| Stored data entries |
----

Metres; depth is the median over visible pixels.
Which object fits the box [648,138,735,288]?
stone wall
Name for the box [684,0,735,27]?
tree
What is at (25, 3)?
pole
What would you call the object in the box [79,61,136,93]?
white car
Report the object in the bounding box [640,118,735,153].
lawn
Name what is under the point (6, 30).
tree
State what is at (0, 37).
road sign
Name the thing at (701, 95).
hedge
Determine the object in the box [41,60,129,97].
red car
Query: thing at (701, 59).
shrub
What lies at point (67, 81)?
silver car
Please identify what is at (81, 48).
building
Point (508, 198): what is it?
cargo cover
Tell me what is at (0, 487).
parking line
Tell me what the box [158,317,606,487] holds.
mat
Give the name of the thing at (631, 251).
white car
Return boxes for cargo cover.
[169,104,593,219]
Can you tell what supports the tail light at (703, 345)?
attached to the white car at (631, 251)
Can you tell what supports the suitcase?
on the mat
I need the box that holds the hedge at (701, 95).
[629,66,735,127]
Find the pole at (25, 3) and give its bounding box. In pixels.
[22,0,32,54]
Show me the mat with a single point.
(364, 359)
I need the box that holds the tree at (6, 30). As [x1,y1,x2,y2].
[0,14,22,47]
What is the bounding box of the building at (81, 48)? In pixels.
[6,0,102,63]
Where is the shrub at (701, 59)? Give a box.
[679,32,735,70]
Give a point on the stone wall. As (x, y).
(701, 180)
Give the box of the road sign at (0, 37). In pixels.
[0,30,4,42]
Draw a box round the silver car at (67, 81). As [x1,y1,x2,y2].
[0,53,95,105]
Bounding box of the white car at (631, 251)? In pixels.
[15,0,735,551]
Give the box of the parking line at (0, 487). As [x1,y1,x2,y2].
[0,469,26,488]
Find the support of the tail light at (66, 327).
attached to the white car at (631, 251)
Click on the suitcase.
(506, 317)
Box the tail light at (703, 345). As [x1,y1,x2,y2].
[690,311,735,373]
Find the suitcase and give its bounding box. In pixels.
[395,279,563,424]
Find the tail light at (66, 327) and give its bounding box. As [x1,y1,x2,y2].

----

| What you need to do |
Your task is to retype the records above exactly.

| Response |
Metres; depth is the median over visible pixels.
Which object fits the box [648,138,735,288]?
stone wall
Name for the box [684,0,735,27]?
tree
What is at (25, 3)?
pole
What would you call the object in the box [79,61,136,93]?
white car
Report the object in the bounding box [640,118,735,153].
lawn
Name what is under the point (6, 30).
tree
State what is at (0, 37).
road sign
Name the thing at (701, 95).
hedge
Determine the object in the box [41,60,129,97].
red car
Query: thing at (701, 59).
shrub
What lies at point (67, 81)?
silver car
Please identify what is at (81, 48).
building
Point (508, 198): what is it?
cargo cover
Tell me what is at (0, 487).
parking line
Tell me what the box [158,317,606,487] holds.
mat
Give the name of the thing at (631, 251).
white car
Return boxes for cargo cover.
[169,104,593,219]
Can you tell what supports the tail light at (703, 345)?
attached to the white car at (631, 251)
Can you tell what supports the suitcase?
on the mat
I need the box that holds the hedge at (701, 95).
[629,66,735,127]
Find the pole at (25, 3) and give its bounding box. In pixels.
[22,0,32,54]
Show me the mat with a single point.
(364, 359)
I need the box that holds the tree at (6, 30). As [x1,y1,x2,y2].
[0,14,22,47]
What is the bounding box of the building at (81, 48)? In pixels.
[6,0,102,63]
Where is the shrub at (701, 59)? Give a box.
[679,32,735,70]
Give a point on the stone wall. As (x, y).
(701, 180)
Give the box of the road sign at (0, 37). In pixels.
[0,30,4,42]
Draw a box round the silver car at (67, 81). As [x1,y1,x2,y2].
[0,53,95,105]
Bounding box of the white car at (631, 251)? In pixels.
[15,0,735,551]
Give the box of the parking line at (0, 487). As [x1,y1,x2,y2].
[0,469,26,488]
Find the support of the tail light at (66, 327).
attached to the white car at (631, 251)
Click on the suitcase.
(506, 317)
Box the tail light at (703, 345). As [x1,y1,x2,y2].
[690,311,735,373]
Find the suitcase and give its bounding box. In pixels.
[395,279,563,424]
Find the tail light at (66, 327) and give its bounding box. As [x1,y1,x2,y2].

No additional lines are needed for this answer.